--- What is asked ---
A. Decide whether each statement agrees with the Steve Smith profile: (i) his Test debut came against West Indies; (ii) he played for Transvaal before New South Wales; (iii) he toured India. Answer yes or no for each and quote the deciding words.
B. Write the next part of the Steve Smith profile, picking up after its final sentence.

## START Text passage

Steve Smith

Personal information
- Full name: Steven Barry Smith
- Born: 18 October 1961 (age 64) Sydney, New South Wales, Australia
- Batting: Right-handed
- Role: Batsman

International information
- National side: Australia;
- Test debut (cap 323): 2 March 1984 v West Indies
- Last Test: 28 April 1984 v West Indies
- ODI debut (cap 75): 6 February 1983 v New Zealand
- Last ODI: 10 February 1985 v West Indies

Domestic team information
- 1981/82–1988/89: New South Wales
- 1989/90–1990/91: Transvaal

Career statistics
| Competition | Test | ODI | FC | LA |
| Matches | 3 | 28 | 90 | 89 |
| Runs scored | 41 | 861 | 5,248 | 2,816 |
| Batting average | 8.19 | 39.13 | 35.94 | 38.57 |
| 100s/50s | 0/0 | 2/8 | 12/26 | 3/25 |
| Top score | 12 | 117 | 263 | 117 |
| Balls bowled | – | 7 | 115 | 277 |
| Wickets | – | 0 | 1 | 7 |
| Bowling average | – | – | 77.00 | 29.28 |
| 5 wickets in innings | – | – | 0 | 0 |
| 10 wickets in match | – | – | 0 | 0 |
| Best bowling | – | – | 1/35 | 2/16 |
| Catches/stumpings | 1/– | 8/– | 66/– | 20/– |
- Source: ESPNcricinfo, 12 December 2005

= Steve Smith (cricketer, born 1961) =

Australian cricketer

Steven Barry Smith (born 18 October 1961) is a former Australian and New South Wales cricketer. He played in three Test matches and 28 One Day Internationals between 1983 and 1985, taking part in tours of Sri Lanka, the West Indies, and India.

## END Text passage
## START Raw data

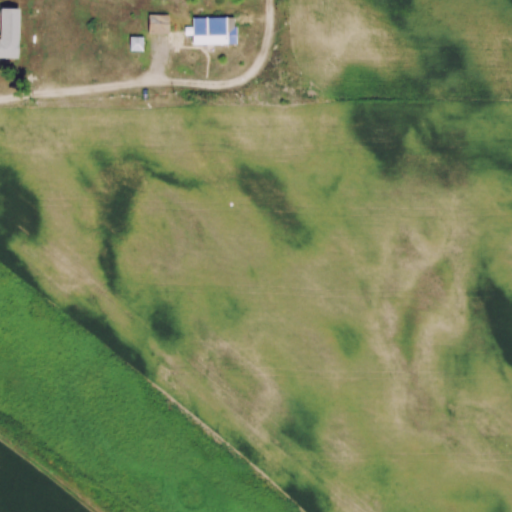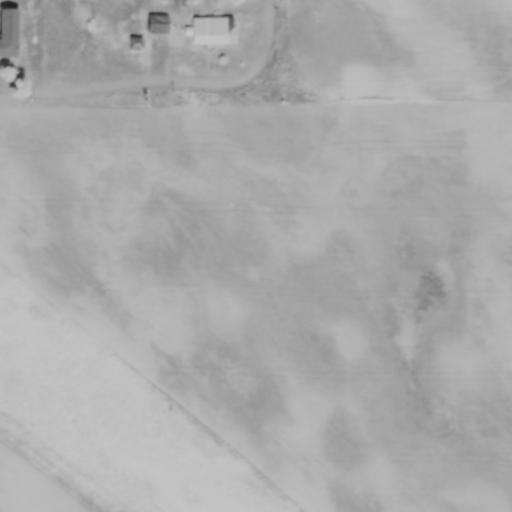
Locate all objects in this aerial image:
road: (166, 86)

## END Raw data

--- Answers per task ---
A.
(i) Yes: "Test debut (cap 323): 2 March 1984 v West Indies"
(ii) No: "1981/82–1988/89: New South Wales" and "1989/90–1990/91: Transvaal"
(iii) Yes: "taking part in tours of Sri Lanka, the West Indies, and India."

B.
He joined the Australian rebel tours to South Africa in 1985–86 and 1986–87. He made 1163 runs at 52.86 and was named one of South Africa's Cricketers of the Year.

==Career==
Steve Smith made his first grade debut for Bankstown when he was 17. His mother's cousin was test batsman Norm O'Neill, but he claimed a greater influence on his game was his father, who was a grade cricketer. He says a crucial stage in his development as a batsman came when he was 20 and moved to opener.

Scores of 162 and 215 not out at the beginning of the 1981–82 season saw him make his first class debut for New South Wales that summer. He was picked as 12th man for NSW against the touring West Indies then was selected to play in the team against Victoria. He made 35 in his first innings, taking part in a 77 run partnership with Rick McCosker. Smith ended up getting 245 first class runs at an average of 40. Smith played two McDonald's Cup games for NSW that summer, scoring 3 and 0 (in the final). He batted down the order in these games.

Smith's good form continued the 1982–83 season. He was promoted to opener against Queensland and scored his maiden Shield century. He then made 263 against Victoria, including 117 in a session. These efforts saw him selected in Australia's ODI team, with Smith and Graeme Wood replacing John Dyson and Kepler Wessels.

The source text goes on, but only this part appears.